(TEXT)

-------

Consider if the inlining extension didn't want to inline inside function calls for some reason:

aspect production call
top::Expr ::= f::Name a::Exprs
{
  top.inline = call(f, a.inline);
}
aspect production consExpr
top::Exprs ::= h::Expr t::Exprs
{
  top.inline = consExpr(h.inline, t.inline);
  h.subs = [];
}

The inlining extension assumes that a.inline in call has no dependencies, and another extension might aspect call and rely on this, but in fact there is a hidden transitive dependency on a.subs. To prevent this, we need to restrict that children of an implementation production that were shared in the dispatch signature cannot generally be shared; they can only be shared as the corresponding child of another production that also implements the same dispatch. For example, one could still write this:

abstract production implicitSynAttributeDef implements AttributeDef
top::ProductionStmt ::= dl::DefLHS attr::QNameAttrOccur e::Expr
{
  e.env = top.env;
  e.downSubst = top.downSubst;
  ...
  forwards to synthesizedAttributeDef(dl, attr, e.monadRewriting);
}

However, there isn't a way to implement negFoo without re-decorating e. This problem is avoided by the alternative version of operator overloading that binds the operands as let expressions:

dispatch UnaryOp = Expr ::= @e::Expr;

production negOp
top::Expr ::= e::Expr
{
  e.env = top.env;
  local eVar::Name = freshName();
  forwards to
    case e.typerep.negProd, e.typerep.negOverload of
    | just(prod), _ -> prod(e)
    | _, just(prod) -> let_(eVar, @e, prod(eVar))
    | _, _ -> errorExpr("Can't negate " ++ showType(e.typerep))
    end;
}

synthesized attribute negProd::Maybe<UnaryOp>;
synthesized attribute negOverload::Maybe<(Expr ::= Name)>;
nonterminal Type with negProd, negOverload;
aspect default production
top::Type ::=
{
  top.negProd = nothing();
  top.negOverload = nothing();
}
production intType
top::Type ::=
{
  top.negProd = just(negInt);
}
production boolType
top::Type ::=
{
  top.negProd = just(negBool);
}

One can then implement negFoo as

production negFoo
top::Expr ::= n::Name
{
  forwards to call(name("neg_foo"), consExpr(var(n), nilExpr()));
}
production fooType
top::Type ::=
{
  top.negOverload = just(negFoo);
}

With this approach, one can write extensions that provide either sort of overload - an extension that overloads negation to do some arbitrary transformation (like negThing), or an extension that only cares about the value of the operand, and shares the original expression. One cannot however write an overload that shares the original expression in an arbitrary context, such as under a lambda expression, at least not without re-decorating the tree.

-------

(EXERCISE TASKS)
(1) In the excerpt on operator overloading, what hidden transitive dependency does a.inline in call actually have?
(2) Resume the excerpt on operator overloading, picking up after its final sentence.
The material below is not needed.

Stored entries
-------

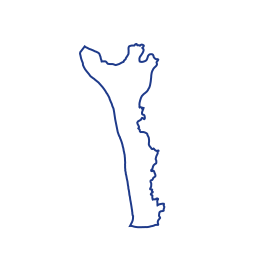 the district of Lvea Aem, Kândal, Cambodia, rotated 41°
{"feature_id": "14789045B58645721856410", "entity_name": "Lvea Aem", "entity_type": "district", "adm_level": 2, "iso_a3": "KHM", "parent_name": "Cambodia", "parent_adm1": "Kândal", "projection": "natural_earth1", "projection_center": [105.137, 11.518], "detail": "fine", "context": "isolated", "style": "outline", "palette": "blue", "viewbox_px": 256, "rotation_deg": 41, "n_neighbors": 0, "source": "geoboundaries", "source_scale": "gbopen_adm2", "svg_char_len": 5845}
<svg xmlns="http://www.w3.org/2000/svg" viewBox="0 0 256 256"><g transform="rotate(41 128 128)"><path d="M193.8,200.6L194.5,199.9L195.8,199.1L197.0,198.6L198.3,197.9L200.1,196.7L201.6,195.5L206.2,191.3L207.4,190.3L208.2,189.4L208.9,188.5L209.8,187.1L210.7,186.0L211.5,184.8L212.1,183.4L212.9,182.5L213.5,182.0L214.2,181.4L214.1,181.0L212.5,179.8L212.0,179.3L211.6,178.5L211.3,177.4L211.3,175.3L211.2,174.8L210.6,174.4L209.8,174.3L209.0,173.9L208.6,173.4L207.5,171.8L207.1,171.0L207.1,170.3L207.5,169.2L208.4,168.2L209.0,167.4L209.1,166.9L208.5,166.3L208.1,165.7L207.7,164.7L207.5,164.2L207.1,163.7L206.9,163.5L206.4,163.4L205.7,163.0L205.2,162.0L204.8,161.7L204.5,161.9L204.1,162.1L203.7,162.5L202.8,163.6L202.3,164.2L202.1,164.6L201.6,165.2L201.4,165.7L201.2,166.4L201.0,167.0L200.7,166.8L200.3,166.3L199.8,165.7L199.3,165.2L198.1,164.1L197.6,163.3L197.6,162.6L197.5,162.2L197.2,161.8L196.7,161.8L196.3,162.0L195.7,162.7L195.6,163.5L195.3,164.1L194.2,164.9L193.9,165.4L193.7,165.8L193.4,165.7L192.4,164.9L192.0,164.5L191.5,164.1L191.1,163.4L190.9,163.1L190.3,162.9L189.2,163.2L188.9,163.2L188.6,162.8L188.5,162.2L188.5,161.7L188.8,160.6L188.8,160.3L188.6,160.0L188.1,160.0L187.6,160.0L187.3,159.9L186.8,158.8L186.4,158.7L186.1,158.9L185.6,159.3L185.1,159.6L184.8,159.6L184.5,159.2L184.1,157.6L183.8,156.9L183.5,156.5L182.3,155.0L181.8,154.5L180.4,153.9L179.8,153.3L179.6,152.8L179.7,152.4L180.3,151.4L180.3,150.9L180.3,150.5L179.9,149.4L179.8,148.8L180.2,147.5L180.2,147.0L180.3,146.6L180.0,146.0L179.6,145.6L179.2,145.3L178.5,144.9L177.8,144.6L176.6,143.9L176.0,143.6L175.4,143.5L175.1,143.6L174.5,144.7L174.0,145.1L173.6,145.1L173.3,144.8L173.1,144.4L173.3,143.7L173.2,143.3L173.1,142.8L172.7,141.7L172.2,140.8L171.8,139.4L171.8,138.8L171.9,138.2L172.0,137.4L172.2,137.0L172.4,136.2L171.9,135.3L171.1,134.4L170.5,133.9L169.5,133.5L169.1,133.1L168.0,130.9L167.7,130.0L167.1,127.8L166.7,127.2L166.2,126.8L165.9,126.4L165.8,126.1L166.0,125.2L165.7,125.1L165.4,125.4L164.7,126.5L163.5,126.9L162.7,126.9L161.8,126.8L161.3,126.7L160.8,126.7L160.4,127.7L159.9,128.1L159.4,128.2L158.8,128.0L158.5,127.9L156.1,127.5L155.4,127.2L154.7,126.9L153.9,126.0L152.7,124.3L151.8,123.3L150.6,122.2L149.9,121.6L148.7,121.1L147.4,120.6L146.5,119.9L145.5,119.8L143.6,120.3L142.3,120.9L141.7,121.5L141.3,121.7L140.3,122.7L139.6,122.8L138.8,122.5L138.4,122.0L137.9,121.6L137.1,121.5L136.6,121.6L136.0,121.5L135.9,120.7L135.8,120.1L135.0,119.6L134.3,119.3L133.2,118.9L132.5,118.6L131.5,117.9L131.3,117.0L131.2,116.6L131.6,115.4L132.0,114.2L132.3,113.3L132.3,112.9L132.0,112.1L132.0,111.2L132.4,110.9L133.0,110.8L134.1,110.8L134.4,110.7L134.5,110.1L134.1,109.3L133.2,108.5L132.2,107.8L131.3,107.7L130.3,108.2L129.5,108.2L129.1,107.9L128.3,107.0L127.6,105.3L127.2,104.0L126.6,102.7L126.0,103.0L126.1,103.5L126.0,104.2L125.7,104.2L125.3,103.8L125.0,103.6L124.5,103.8L123.9,103.9L123.4,104.3L123.3,104.8L122.9,104.7L122.1,103.7L121.5,103.0L121.1,102.7L120.2,101.4L119.0,99.1L118.0,96.7L117.5,94.8L117.6,92.1L118.0,90.2L118.3,87.9L118.1,86.0L117.8,85.1L117.6,83.7L117.2,82.6L116.6,81.3L115.3,79.1L114.5,77.8L113.3,76.1L112.2,74.5L111.1,73.1L110.2,71.7L109.5,70.5L109.0,69.3L108.3,66.5L108.3,65.1L108.5,63.2L108.5,62.1L108.2,61.1L107.6,60.5L106.4,59.7L106.2,58.6L106.3,58.1L106.2,57.3L106.0,56.6L105.7,56.5L105.1,56.7L104.3,57.5L103.5,57.8L102.5,57.9L100.9,57.6L99.8,56.8L98.8,56.4L98.2,56.4L97.5,56.7L96.6,57.5L96.0,58.3L95.8,59.2L95.8,59.6L95.9,60.6L96.6,62.1L97.2,63.7L97.4,64.9L97.1,66.0L96.6,67.0L95.7,68.4L94.8,69.3L94.2,69.7L93.2,70.1L92.1,69.3L90.9,67.9L90.3,66.3L90.2,64.6L90.1,64.1L89.8,61.8L89.3,60.2L88.9,59.3L88.2,58.5L87.6,58.3L86.6,58.3L86.2,58.0L86.3,57.4L86.3,56.5L86.0,55.6L85.7,55.4L85.0,55.5L84.7,55.5L84.3,55.7L83.7,56.0L83.3,56.5L83.2,56.9L82.9,57.5L82.8,57.8L82.9,58.1L82.1,58.3L81.6,58.6L81.3,59.1L80.8,59.4L80.1,59.3L79.6,59.0L79.2,59.1L78.7,59.8L78.6,60.5L78.7,61.2L78.6,61.7L76.8,63.2L76.2,64.0L75.5,65.1L75.3,65.8L75.6,66.8L76.4,67.9L77.6,69.1L78.1,69.7L78.9,70.6L79.0,70.9L79.5,71.4L79.8,71.9L80.1,73.4L80.4,75.1L80.4,75.9L80.6,76.8L80.9,77.2L81.0,77.5L81.0,78.1L80.8,79.3L80.8,80.0L81.1,80.5L81.2,81.1L80.7,81.9L80.0,83.7L79.4,85.4L78.2,87.4L77.5,88.5L76.5,89.0L75.1,89.5L74.1,90.1L72.8,91.3L71.6,92.2L70.5,92.8L69.3,92.6L68.4,92.4L67.8,92.4L67.2,92.6L66.8,92.8L66.3,93.4L65.3,94.2L64.5,95.1L64.0,94.8L63.4,94.2L62.3,93.7L60.5,92.3L59.1,91.6L58.1,91.0L57.3,90.7L55.9,90.8L54.0,91.3L52.5,91.9L51.1,92.2L49.6,92.7L48.4,93.1L47.0,93.7L46.3,93.9L44.7,94.2L43.9,94.5L42.7,94.8L41.8,94.8L42.2,101.0L42.2,101.9L42.6,102.7L42.7,103.0L43.2,103.5L43.6,103.8L44.5,104.4L45.8,105.4L46.9,106.2L48.9,107.4L50.1,108.0L51.4,108.7L52.7,110.0L54.6,110.9L57.0,111.8L59.3,112.3L63.5,113.0L65.0,113.4L65.9,113.5L66.6,113.5L67.1,113.4L68.0,113.4L68.9,113.3L69.7,113.2L70.4,113.1L71.0,113.2L76.0,113.0L77.2,113.2L78.3,113.3L79.6,113.5L81.9,113.8L84.7,114.4L86.9,115.0L89.2,115.8L89.8,115.8L90.7,116.2L91.4,116.4L93.8,117.3L94.3,117.6L95.2,118.2L98.0,119.6L99.8,120.4L102.0,121.8L104.2,122.8L105.5,123.8L107.1,125.1L112.7,129.9L122.8,137.7L125.4,139.2L126.8,139.9L127.8,140.2L128.2,140.4L128.6,140.8L129.3,141.1L130.7,141.8L132.8,143.0L135.1,144.5L136.1,145.3L137.5,146.2L138.3,146.8L139.0,147.4L140.1,148.3L140.9,148.8L141.7,149.5L143.1,150.5L144.5,151.9L145.3,152.6L146.8,154.2L147.8,155.2L148.5,155.9L149.2,156.8L149.8,157.6L150.6,158.4L151.6,159.6L152.2,160.2L153.2,161.1L153.6,161.7L154.4,162.3L155.5,163.1L156.6,164.2L157.6,164.8L159.0,165.9L160.2,166.9L161.6,167.9L162.8,168.8L165.6,171.3L166.7,172.1L168.1,173.5L169.4,174.4L170.5,175.3L171.5,176.2L172.9,177.5L174.7,178.8L176.7,180.6L178.5,182.0L180.2,183.4L182.6,185.4L184.1,186.7L184.9,187.3L185.8,188.2L186.6,188.8L187.1,189.4L188.0,190.2L188.9,190.9L189.6,191.1L190.3,192.0L191.2,193.1L192.0,194.4L192.6,195.8L193.0,197.4L193.6,199.7L193.8,200.6Z" fill="none" stroke="#1e3a8a" stroke-width="2"/></g></svg>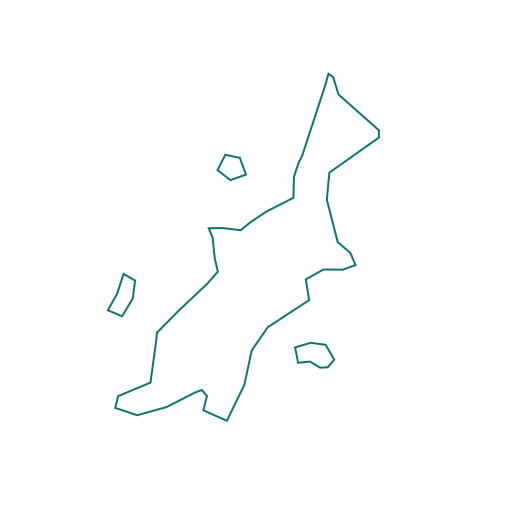 the district of St. Thomas, United States Virgin Islands, United States of America, rotated 114°
{"feature_id": "52423323B95364314409049", "entity_name": "St. Thomas", "entity_type": "district", "adm_level": 2, "iso_a3": "USA", "parent_name": "United States of America", "parent_adm1": "United States Virgin Islands", "projection": "mercator", "projection_center": [-64.939, 18.341], "detail": "fine", "context": "isolated", "style": "outline", "palette": "teal", "viewbox_px": 512, "rotation_deg": 114, "n_neighbors": 0, "source": "geoboundaries", "source_scale": "gbopen_adm2", "svg_char_len": 967}
<svg xmlns="http://www.w3.org/2000/svg" viewBox="0 0 512 512"><g transform="rotate(114 256 256)"><path d="M418.4,215.6L378.5,214.2L344.1,221.5L316.1,216.2L274.7,189.5L257.1,201.0L241.0,189.0L233.2,171.2L223.8,161.4L214.7,171.2L210.1,187.0L175.7,214.2L150.0,222.9L97.8,191.9L91.2,194.8L74.9,246.3L61.3,258.2L60.0,263.9L71.8,262.2L145.6,254.6L153.4,255.0L168.0,253.6L187.6,245.5L210.8,264.3L226.8,274.5L238.7,280.5L244.0,297.9L249.9,310.4L257.2,302.9L274.8,292.8L285.8,284.5L301.3,289.3L336.4,304.0L366.3,315.3L374.0,312.7L414.6,300.9L440.0,324.9L452.0,322.8L449.8,299.8L430.5,276.4L405.9,256.5L400.5,251.1L403.7,243.9L418.4,241.3L418.4,215.6ZM308.8,156.3L313.1,170.8L323.6,183.1L336.4,174.1L330.5,163.7L331.9,152.0L328.5,145.2L318.9,142.3L308.8,156.3ZM327.6,356.5L326.2,369.7L347.0,367.5L365.9,369.3L365.5,353.8L344.8,351.3L327.6,356.5ZM172.9,310.7L176.0,325.2L193.2,326.1L197.1,310.2L185.7,298.3L172.9,310.7Z" fill="none" stroke="#0f766e" stroke-width="2"/></g></svg>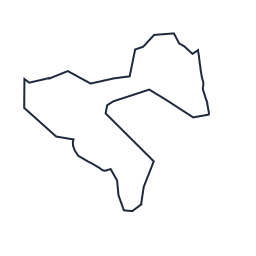 the district of Morne Road, Castries, Saint Lucia, rotated 341°
{"feature_id": "8701671B28120595422367", "entity_name": "Morne Road", "entity_type": "district", "adm_level": 2, "iso_a3": "LCA", "parent_name": "Saint Lucia", "parent_adm1": "Castries", "projection": "equal_earth", "projection_center": [-60.995, 14.006], "detail": "fine", "context": "isolated", "style": "outline", "palette": "slate", "viewbox_px": 256, "rotation_deg": 341, "n_neighbors": 0, "source": "geoboundaries", "source_scale": "gbopen_adm2", "svg_char_len": 1002}
<svg xmlns="http://www.w3.org/2000/svg" viewBox="0 0 256 256"><g transform="rotate(341 128 128)"><path d="M202.2,53.5L183.0,48.5L168.8,56.1L160.3,56.1L146.4,79.7L130.9,76.5L107.3,73.8L107.1,73.8L89.6,54.6L69.7,55.6L69.7,55.1L49.4,53.0L46.0,48.0L36.4,75.2L57.3,112.7L72.8,121.1L71.3,123.2L70.3,126.8L70.3,132.0L71.9,138.1L79.3,146.7L82.4,149.9L87.8,156.2L90.2,159.7L92.5,161.0L98.2,161.2L100.6,174.0L97.1,188.5L97.3,204.5L105.0,208.0L115.8,204.5L115.7,204.1L123.7,188.8L141.5,167.9L111.6,106.9L115.7,99.7L122.8,98.0L160.6,98.6L173.9,114.7L193.1,139.2L208.6,141.6L209.1,141.1L209.6,139.1L210.1,135.5L210.7,131.8L211.2,129.5L211.2,127.8L211.1,125.5L211.3,120.4L211.3,118.6L211.3,116.4L211.8,114.5L212.8,112.7L213.3,111.6L213.9,110.0L214.2,108.3L214.2,106.1L214.4,103.6L214.7,102.0L215.1,99.6L215.4,98.0L215.7,96.2L216.3,93.8L216.8,90.8L217.3,88.5L217.9,85.6L218.6,82.6L218.9,80.5L219.2,78.6L219.6,77.2L213.1,78.9L207.6,68.8L203.9,64.7L202.2,53.5Z" fill="none" stroke="#1e293b" stroke-width="2"/></g></svg>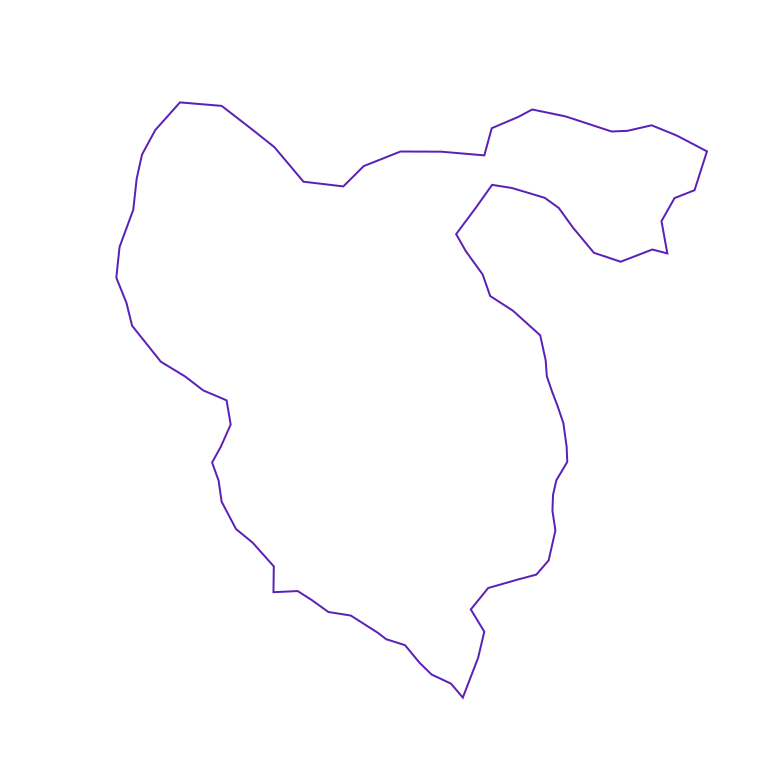 Exo Metochi, Cyprus, rotated 189°
{"feature_id": "46923920B63490584599042", "entity_name": "Exo Metochi", "entity_type": "district", "adm_level": 2, "iso_a3": "CYP", "parent_name": "Cyprus", "parent_adm1": "", "projection": "orthographic", "projection_center": [33.534, 35.206], "detail": "fine", "context": "isolated", "style": "outline", "palette": "violet", "viewbox_px": 768, "rotation_deg": 189, "n_neighbors": 0, "source": "geoboundaries", "source_scale": "gbopen_adm2", "svg_char_len": 1256}
<svg xmlns="http://www.w3.org/2000/svg" viewBox="0 0 768 768"><g transform="rotate(189 384 384)"><path d="M124.6,557.3L135.4,588.3L126.1,613.1L107.6,624.0L101.4,664.3L133.8,675.2L160.1,681.4L183.3,672.1L198.7,669.0L246.6,676.7L280.6,678.3L292.9,669.0L317.6,653.5L320.7,625.5L363.9,622.4L404.1,616.2L438.1,596.1L455.1,572.8L495.2,571.2L529.2,600.7L553.9,614.7L587.9,633.3L629.6,630.2L649.6,599.1L658.9,572.8L660.4,547.9L658.9,516.9L666.6,478.1L666.0,465.4L665.0,447.1L651.1,423.9L641.9,402.1L624.9,386.6L607.9,371.1L581.6,360.3L561.6,349.4L536.9,343.2L529.1,320.0L535.3,296.7L541.5,279.6L532.2,262.6L526.0,242.4L507.5,217.6L489.0,206.8L464.3,186.6L460.6,161.1L436.9,166.0L421.1,159.1L403.3,150.1L380.6,150.1L350.9,137.2L342.0,132.3L322.3,129.3L305.5,114.4L291.6,104.5L270.9,98.5L257.1,86.6L248.2,128.3L246.2,155.1L263.0,174.9L249.2,198.8L221.5,211.7L203.7,219.6L193.8,235.5L191.8,266.2L197.8,285.1L199.7,301.0L198.7,315.9L190.8,335.7L193.8,350.6L200.7,373.4L209.6,390.3L216.5,402.2L224.4,417.1L228.0,432.6L237.3,456.5L268.2,476.6L292.9,487.5L303.7,507.6L323.8,527.8L336.2,543.3L320.7,572.8L308.4,597.6L288.3,597.6L254.3,593.0L238.9,585.2L221.9,568.1L197.2,546.4L169.4,541.8L140.0,558.8L124.6,557.3Z" fill="none" stroke="#5b21b6" stroke-width="2"/></g></svg>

-------

(ANSWERS)
(1) A hidden transitive dependency on a.subs.

(2)
Silver development plans

Implementing this will be slightly painful as unique references are used in the Silver compiler; we can't remove them until dispatches are implemented and used in Silver.

751 is mostly unaffected, aside from the removal of uniqueness in decorated types. The Dec type constructor would now have kind InhSet -> * -> *, although there is also now less motivation to refactor things to have Dec as a proper type constructor. Making this change would still be in a future 0.6.0 release, after making the above-mentioned changes in 0.5.1, presumably.

796 would be unchanged, I think - this is still a dependency of #751 that could go in an earlier 0.5.1 release.

797 is probably obsoleted by this change, since Decorated types will no longer commonly appear in production signatures, so there is little reason to abbreviate this.

[^1]: Note that implies could have instead added an equation for a.subs - this would lead to the same problem.

[^2]: Well, mostly. I found a couple of bugs in the course of investigating this, where the analysis was being too permissive.

krame505 commented 5 months ago

One slight wrinkle is that there are some cases where we want the implementation productions to have different signatures. For example:

concrete production attributeDef
top::ProductionStmt ::= dl::DefLHS '.' attr::QNameAttrOccur '=' e::Expr ';'
{
  local problems :: [Message] = dl.errors ++ attr.errors ++ ...;
  forwards to
    if !dl.found || !attr.found || !null(problems)
    then errorAttributeDef(problems, dl, attr, @e)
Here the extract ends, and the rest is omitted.